Lighting was pretty crappy by now. And in my tired state, and now excited state, I didn't pay attention to camera settings, and took this...
Lev set the bird down on a log along the path, and the bird chilled out for a short bit. He looked a little rough, but expected as such with the big adventure he had in the last few hours.
We watched him fly off a little ways, landing in the grass. This happened to be in the direction of the way we needed to go to get back to our vehicles, so we proceeded very slowly. I squatted down as we neared the bird and snapped another couple pics.

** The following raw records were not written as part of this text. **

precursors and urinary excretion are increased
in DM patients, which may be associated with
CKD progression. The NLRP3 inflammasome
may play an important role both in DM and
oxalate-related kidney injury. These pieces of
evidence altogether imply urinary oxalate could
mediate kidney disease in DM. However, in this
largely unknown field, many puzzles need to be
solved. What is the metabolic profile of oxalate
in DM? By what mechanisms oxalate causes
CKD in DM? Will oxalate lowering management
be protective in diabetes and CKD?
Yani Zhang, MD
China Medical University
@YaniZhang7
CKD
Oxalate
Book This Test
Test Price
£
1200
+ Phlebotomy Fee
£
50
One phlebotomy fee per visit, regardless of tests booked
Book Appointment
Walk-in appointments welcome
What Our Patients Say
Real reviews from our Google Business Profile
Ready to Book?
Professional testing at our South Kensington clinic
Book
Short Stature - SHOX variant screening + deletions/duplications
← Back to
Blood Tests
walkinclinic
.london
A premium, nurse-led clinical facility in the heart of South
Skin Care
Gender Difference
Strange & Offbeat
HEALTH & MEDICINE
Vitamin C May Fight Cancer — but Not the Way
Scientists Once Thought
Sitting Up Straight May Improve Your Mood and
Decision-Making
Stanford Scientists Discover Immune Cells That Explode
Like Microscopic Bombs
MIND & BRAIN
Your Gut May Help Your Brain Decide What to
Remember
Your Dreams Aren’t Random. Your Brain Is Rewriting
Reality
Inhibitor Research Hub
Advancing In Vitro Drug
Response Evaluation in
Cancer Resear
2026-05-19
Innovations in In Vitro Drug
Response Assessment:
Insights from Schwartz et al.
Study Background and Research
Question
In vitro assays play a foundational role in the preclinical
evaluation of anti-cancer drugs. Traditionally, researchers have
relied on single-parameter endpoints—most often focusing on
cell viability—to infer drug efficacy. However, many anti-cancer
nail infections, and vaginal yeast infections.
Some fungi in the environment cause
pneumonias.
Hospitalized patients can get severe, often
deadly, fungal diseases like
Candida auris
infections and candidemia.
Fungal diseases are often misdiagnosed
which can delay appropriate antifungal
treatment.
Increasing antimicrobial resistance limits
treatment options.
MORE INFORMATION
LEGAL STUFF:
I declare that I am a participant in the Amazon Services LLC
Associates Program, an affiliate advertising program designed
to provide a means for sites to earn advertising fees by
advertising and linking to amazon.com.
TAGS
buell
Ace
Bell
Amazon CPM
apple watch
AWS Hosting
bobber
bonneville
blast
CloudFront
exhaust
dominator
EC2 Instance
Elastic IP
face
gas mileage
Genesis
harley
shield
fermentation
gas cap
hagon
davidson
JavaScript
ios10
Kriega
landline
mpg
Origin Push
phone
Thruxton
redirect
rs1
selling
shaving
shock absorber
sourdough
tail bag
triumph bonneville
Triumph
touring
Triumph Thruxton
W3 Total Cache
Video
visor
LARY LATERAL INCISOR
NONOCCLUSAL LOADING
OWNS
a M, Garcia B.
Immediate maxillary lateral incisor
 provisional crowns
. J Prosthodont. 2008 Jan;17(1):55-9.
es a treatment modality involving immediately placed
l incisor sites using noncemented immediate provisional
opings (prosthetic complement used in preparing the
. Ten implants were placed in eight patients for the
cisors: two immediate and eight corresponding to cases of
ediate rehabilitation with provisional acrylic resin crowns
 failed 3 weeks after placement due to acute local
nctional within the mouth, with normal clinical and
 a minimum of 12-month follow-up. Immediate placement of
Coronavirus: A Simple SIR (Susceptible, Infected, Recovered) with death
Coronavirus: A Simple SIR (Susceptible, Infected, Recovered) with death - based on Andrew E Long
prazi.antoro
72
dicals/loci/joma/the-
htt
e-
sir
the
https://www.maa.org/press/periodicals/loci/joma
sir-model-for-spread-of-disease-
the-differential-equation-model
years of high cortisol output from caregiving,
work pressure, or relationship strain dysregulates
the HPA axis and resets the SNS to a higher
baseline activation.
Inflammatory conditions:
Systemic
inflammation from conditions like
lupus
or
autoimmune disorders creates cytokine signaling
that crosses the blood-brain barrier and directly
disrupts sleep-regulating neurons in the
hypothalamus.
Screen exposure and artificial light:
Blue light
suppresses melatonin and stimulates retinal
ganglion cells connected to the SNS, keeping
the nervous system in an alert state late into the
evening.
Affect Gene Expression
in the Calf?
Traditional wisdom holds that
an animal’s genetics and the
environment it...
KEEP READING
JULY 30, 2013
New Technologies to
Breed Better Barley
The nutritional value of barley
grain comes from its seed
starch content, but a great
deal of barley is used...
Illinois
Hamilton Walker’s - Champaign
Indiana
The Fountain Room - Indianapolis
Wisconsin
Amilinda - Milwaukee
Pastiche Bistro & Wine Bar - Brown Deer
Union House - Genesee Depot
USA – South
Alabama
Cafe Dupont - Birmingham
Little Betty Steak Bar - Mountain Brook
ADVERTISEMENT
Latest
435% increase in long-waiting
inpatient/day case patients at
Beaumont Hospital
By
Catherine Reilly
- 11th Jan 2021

It was amazing for both Angie and I to see this bird even if the sightings were a couple hours apart. I am so happy she got to see her wish bird. And I'm even happier this bird was safely removed from the dangers of downtown Toronto.
Now what is my wish bird you may wonder? Well, at the moment it is the Loggerhead Shrike. I know where they can be found in Ontario and over the last 7 or so Springs, I've made the attempts to spot one in the area of Carden Alvar... but no luck so far. Maybe this Spring will be the one? Mind you, this past Saturday I did get to see one (again) at Mountsberg. Her name is "Pierce" and she's one heck of a character. A captive bred Loggerhead Shrike who is going to be a part of their educational birds team. We've met Pierce a couple times now and she always puts on a little show of what Shrikes are known for and why she has the name Pierce... taking meal worms and piercing them on thorns in her enclosure. What a pretty and wicked little bird them Loggerhead Shrikes are.
What is your wish bird, if you have one?